The IDFG estimates 1,400 fish will complete their 900-mile freshwater journey from the ocean up the Columbia, Snake and Salmon rivers to Idaho this year. A total of 2,137 sockeye have been counted this year passing over Lower Granite, the last hydro project they must pass on their way toward SawtoothValley.

 

Counts at Lower Granite have decreased to one or two per day recently. But upriver the pulse is still quite strong.
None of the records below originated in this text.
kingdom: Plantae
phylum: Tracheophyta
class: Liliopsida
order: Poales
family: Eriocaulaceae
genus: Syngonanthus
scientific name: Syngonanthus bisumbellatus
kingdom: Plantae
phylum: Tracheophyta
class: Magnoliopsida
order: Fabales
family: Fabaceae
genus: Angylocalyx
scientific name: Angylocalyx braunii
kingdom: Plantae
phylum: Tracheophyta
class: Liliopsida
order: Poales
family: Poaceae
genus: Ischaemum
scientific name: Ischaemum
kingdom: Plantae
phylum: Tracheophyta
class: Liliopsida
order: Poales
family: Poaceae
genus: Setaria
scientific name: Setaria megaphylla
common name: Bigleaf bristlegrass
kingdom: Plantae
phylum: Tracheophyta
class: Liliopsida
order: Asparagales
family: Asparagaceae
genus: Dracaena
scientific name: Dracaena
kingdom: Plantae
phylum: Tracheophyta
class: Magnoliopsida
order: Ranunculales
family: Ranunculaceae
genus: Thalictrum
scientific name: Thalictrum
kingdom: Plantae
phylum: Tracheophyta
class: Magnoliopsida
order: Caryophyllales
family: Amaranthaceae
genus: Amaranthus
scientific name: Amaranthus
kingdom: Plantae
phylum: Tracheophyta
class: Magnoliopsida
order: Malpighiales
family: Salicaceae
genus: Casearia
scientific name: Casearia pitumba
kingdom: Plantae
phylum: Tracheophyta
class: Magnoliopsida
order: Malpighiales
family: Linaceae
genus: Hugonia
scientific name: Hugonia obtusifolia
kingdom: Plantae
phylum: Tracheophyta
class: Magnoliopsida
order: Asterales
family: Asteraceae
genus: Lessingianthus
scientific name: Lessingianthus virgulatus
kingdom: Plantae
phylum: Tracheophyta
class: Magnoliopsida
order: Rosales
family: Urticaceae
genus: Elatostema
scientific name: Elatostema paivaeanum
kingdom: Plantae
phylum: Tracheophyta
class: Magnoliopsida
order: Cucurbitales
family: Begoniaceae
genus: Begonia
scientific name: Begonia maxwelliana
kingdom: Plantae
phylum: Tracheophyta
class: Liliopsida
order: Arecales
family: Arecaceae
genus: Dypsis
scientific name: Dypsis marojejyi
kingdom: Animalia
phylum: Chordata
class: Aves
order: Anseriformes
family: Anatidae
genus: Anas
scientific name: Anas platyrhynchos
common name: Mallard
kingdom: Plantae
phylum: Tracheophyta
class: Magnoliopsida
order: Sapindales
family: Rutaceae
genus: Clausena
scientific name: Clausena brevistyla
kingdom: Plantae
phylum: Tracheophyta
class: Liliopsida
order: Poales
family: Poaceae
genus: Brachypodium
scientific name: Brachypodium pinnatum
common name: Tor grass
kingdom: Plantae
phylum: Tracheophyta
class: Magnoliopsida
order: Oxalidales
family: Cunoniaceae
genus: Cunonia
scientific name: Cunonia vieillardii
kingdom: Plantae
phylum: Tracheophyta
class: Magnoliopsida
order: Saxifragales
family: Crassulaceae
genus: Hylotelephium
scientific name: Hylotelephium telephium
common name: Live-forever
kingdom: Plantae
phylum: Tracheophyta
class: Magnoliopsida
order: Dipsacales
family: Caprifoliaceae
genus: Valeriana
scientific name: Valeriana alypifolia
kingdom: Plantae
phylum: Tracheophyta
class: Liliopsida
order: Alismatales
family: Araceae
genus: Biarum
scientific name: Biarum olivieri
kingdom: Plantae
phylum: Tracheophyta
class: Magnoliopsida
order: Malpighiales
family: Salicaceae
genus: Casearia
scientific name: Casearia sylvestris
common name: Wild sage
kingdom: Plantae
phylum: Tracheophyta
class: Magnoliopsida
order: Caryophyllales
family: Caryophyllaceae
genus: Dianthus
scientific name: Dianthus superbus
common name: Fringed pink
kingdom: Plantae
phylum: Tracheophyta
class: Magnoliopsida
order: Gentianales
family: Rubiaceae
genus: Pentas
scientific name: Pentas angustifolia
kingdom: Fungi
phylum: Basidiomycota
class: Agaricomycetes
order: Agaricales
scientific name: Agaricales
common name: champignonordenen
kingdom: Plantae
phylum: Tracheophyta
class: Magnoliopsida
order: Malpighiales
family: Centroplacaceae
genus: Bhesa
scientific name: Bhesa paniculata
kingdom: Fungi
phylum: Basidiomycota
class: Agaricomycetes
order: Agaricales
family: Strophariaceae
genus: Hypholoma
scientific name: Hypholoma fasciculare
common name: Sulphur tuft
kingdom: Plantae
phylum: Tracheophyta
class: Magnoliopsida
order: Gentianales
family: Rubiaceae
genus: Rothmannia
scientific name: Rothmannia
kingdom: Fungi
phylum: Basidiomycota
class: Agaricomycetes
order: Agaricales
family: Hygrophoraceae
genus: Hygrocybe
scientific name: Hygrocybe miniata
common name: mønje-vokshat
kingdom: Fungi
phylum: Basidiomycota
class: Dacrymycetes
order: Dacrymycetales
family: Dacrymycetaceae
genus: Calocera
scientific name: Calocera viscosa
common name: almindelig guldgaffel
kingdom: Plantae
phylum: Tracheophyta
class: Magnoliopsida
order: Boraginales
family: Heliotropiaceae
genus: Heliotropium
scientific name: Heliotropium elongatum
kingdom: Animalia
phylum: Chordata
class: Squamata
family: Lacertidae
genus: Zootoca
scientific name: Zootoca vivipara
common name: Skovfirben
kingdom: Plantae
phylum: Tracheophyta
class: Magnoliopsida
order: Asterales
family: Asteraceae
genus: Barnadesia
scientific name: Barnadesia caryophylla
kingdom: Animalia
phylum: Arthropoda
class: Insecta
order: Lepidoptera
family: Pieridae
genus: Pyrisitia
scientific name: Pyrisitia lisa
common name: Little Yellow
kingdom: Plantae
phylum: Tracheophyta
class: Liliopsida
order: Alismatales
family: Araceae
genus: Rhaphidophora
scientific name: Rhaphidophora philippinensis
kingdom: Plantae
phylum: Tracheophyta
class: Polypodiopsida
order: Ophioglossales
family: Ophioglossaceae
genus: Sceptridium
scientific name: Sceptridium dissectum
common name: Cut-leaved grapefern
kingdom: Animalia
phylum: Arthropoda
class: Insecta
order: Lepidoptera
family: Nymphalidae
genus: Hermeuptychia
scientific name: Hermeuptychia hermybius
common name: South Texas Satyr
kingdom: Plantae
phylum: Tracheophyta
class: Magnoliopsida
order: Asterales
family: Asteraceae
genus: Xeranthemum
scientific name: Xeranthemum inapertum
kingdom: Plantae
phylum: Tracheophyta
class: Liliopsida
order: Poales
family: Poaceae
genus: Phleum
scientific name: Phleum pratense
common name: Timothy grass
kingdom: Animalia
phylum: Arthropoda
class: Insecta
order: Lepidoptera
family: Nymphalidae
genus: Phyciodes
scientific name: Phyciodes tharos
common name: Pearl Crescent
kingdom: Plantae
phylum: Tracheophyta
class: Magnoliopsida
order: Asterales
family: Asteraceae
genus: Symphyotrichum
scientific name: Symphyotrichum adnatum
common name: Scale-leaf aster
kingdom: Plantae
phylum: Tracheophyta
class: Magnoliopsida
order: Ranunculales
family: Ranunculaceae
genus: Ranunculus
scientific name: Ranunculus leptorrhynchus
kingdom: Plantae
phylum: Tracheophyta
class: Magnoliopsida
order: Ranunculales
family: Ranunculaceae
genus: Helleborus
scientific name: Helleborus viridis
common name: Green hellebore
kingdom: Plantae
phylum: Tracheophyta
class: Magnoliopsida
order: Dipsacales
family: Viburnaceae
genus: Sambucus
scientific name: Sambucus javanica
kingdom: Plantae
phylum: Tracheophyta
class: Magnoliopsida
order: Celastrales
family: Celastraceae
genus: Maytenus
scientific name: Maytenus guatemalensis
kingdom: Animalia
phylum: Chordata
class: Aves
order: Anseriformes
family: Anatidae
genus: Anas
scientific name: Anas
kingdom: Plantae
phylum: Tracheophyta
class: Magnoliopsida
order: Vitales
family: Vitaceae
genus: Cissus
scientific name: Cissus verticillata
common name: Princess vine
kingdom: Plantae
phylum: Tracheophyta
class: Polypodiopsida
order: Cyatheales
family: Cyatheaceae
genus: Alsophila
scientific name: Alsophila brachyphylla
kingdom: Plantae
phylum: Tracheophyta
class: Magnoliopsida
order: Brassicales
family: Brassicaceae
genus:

Over the past week biologists have trapped from 22 to 47 per day, including 36 on Thursday.

 

"Seeing so many of these fish return for the first time in so many decades says to me that all the hard work and collaboration that has gone into saving them is working," said Steve Wright, BPA administrator. "It's now time to build on the success by expanding Idaho's broodstock program to further increase the numbers heading to sea and, ultimately, returning to Idaho as adults. This is proving to be an effective investment in our heritage and our legacy."

 

The number of sockeye that have returned the last three years is allowing biologists and agencies charged with recovering sockeye, to plan for true recovery by establishing a self-sustaining wild population, according to an IDFG press release. With the recent purchase of the Springfield Hatchery, the goal of producing upwards of one million smolts per year is in the early planning stages. This would mean a five-fold increase in the number of sockeye smolts produced and released for their journey to the ocean.